◆ **Task details**: When the string "model" appears in a line of the records, show the whole line.

◆ **Information supplied**:
________________________

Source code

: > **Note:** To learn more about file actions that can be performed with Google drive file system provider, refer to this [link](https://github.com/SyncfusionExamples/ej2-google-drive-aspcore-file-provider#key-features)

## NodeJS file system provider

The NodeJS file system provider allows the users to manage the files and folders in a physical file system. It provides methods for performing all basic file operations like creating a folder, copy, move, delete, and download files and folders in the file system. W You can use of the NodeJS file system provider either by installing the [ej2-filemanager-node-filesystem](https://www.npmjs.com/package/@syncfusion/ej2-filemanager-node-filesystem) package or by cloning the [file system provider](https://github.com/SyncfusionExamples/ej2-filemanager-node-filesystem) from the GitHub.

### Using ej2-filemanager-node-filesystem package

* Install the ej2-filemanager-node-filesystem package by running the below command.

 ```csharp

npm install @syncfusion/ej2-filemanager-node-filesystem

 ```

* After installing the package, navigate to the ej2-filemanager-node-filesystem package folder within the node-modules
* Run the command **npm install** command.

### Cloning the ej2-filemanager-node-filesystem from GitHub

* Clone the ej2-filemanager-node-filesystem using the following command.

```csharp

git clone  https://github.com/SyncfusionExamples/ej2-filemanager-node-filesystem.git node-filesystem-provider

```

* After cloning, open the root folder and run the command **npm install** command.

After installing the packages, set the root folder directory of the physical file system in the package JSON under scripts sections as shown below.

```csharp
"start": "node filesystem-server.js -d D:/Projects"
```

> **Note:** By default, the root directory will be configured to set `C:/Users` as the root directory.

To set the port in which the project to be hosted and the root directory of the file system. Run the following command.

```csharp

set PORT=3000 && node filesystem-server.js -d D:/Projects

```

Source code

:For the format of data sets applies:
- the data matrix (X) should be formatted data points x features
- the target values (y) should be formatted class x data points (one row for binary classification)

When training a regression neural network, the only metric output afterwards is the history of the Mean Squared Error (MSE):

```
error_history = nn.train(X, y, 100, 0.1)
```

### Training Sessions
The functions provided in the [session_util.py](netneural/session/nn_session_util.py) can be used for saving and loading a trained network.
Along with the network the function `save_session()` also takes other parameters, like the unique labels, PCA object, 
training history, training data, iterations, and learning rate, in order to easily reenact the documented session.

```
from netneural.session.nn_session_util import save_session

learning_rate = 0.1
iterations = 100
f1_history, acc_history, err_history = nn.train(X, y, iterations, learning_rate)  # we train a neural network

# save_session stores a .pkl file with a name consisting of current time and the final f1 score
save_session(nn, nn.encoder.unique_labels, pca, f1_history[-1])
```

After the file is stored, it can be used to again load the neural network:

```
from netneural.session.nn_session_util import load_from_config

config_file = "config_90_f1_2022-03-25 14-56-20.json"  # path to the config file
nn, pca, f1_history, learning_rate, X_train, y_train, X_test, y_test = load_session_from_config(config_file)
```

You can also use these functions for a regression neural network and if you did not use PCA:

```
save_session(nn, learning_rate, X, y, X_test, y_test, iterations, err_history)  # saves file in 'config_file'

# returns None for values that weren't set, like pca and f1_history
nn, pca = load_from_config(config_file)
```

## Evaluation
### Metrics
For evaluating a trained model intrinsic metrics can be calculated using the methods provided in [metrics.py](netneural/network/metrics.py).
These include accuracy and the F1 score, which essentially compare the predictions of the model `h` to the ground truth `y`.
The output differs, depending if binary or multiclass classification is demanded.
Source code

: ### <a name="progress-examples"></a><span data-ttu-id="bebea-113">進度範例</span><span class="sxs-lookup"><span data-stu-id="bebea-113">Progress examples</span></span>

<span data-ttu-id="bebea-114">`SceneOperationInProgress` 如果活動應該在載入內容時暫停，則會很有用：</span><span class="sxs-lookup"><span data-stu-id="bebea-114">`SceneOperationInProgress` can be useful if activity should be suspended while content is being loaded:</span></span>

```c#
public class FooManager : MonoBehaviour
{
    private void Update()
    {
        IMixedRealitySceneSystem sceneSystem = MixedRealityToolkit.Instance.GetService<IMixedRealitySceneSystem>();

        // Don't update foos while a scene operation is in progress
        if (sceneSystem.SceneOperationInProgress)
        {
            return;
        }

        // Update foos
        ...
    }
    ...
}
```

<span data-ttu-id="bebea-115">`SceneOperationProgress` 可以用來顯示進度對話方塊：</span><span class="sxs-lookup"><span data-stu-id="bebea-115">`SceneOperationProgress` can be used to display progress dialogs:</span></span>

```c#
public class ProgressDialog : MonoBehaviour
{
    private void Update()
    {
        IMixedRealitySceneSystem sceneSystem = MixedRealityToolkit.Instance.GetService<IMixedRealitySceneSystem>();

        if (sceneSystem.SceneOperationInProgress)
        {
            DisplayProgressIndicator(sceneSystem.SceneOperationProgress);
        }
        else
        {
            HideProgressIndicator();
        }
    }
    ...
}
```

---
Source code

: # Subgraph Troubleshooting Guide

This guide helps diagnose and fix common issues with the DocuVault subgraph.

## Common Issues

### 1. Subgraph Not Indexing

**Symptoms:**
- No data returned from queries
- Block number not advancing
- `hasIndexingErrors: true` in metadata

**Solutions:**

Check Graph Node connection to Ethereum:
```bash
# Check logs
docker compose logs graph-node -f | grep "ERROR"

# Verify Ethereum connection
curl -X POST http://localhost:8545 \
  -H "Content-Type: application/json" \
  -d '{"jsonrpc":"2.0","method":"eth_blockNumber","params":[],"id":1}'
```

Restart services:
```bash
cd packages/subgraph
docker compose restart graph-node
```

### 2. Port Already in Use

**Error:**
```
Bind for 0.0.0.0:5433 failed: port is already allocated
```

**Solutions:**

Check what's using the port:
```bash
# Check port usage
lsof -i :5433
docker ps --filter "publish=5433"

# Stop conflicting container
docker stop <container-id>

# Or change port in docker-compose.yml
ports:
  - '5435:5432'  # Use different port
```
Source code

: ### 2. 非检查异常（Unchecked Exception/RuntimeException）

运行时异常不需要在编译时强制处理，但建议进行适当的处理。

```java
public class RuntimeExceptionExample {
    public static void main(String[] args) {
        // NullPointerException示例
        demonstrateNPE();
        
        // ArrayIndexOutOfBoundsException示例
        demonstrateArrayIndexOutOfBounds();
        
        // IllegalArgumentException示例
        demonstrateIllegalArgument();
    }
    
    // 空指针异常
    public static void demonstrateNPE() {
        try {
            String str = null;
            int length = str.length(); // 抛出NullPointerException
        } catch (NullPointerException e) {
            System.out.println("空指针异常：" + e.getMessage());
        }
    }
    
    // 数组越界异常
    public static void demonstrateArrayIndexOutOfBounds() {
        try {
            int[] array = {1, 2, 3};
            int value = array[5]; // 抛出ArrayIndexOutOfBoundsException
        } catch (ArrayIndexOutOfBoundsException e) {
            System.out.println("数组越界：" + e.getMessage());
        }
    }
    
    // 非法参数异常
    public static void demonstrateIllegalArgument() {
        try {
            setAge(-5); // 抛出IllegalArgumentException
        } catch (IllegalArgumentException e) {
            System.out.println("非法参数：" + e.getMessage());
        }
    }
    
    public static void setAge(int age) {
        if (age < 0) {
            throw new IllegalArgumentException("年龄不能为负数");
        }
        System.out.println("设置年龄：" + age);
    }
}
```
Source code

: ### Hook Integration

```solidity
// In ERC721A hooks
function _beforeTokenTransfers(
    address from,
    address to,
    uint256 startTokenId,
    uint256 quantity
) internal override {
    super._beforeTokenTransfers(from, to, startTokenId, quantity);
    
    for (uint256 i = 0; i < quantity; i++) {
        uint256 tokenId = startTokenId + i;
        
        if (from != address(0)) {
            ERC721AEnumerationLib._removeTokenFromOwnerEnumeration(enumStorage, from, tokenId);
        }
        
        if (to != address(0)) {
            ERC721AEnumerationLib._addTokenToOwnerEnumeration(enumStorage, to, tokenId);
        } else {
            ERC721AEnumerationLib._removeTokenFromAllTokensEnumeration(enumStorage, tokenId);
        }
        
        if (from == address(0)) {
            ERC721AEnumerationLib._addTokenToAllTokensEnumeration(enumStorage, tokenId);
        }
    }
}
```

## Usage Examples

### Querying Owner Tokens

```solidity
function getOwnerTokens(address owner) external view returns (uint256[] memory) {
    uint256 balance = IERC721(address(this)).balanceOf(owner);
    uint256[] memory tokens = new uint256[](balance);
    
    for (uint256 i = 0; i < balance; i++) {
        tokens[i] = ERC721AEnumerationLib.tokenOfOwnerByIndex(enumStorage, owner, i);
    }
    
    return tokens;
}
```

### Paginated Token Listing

________________________

◆ **Output for this task**:
For evaluating a trained model intrinsic metrics can be calculated using the methods provided in [metrics.py](netneural/network/metrics.py).
These include accuracy and the F1 score, which essentially compare the predictions of the model `h` to the ground truth `y`.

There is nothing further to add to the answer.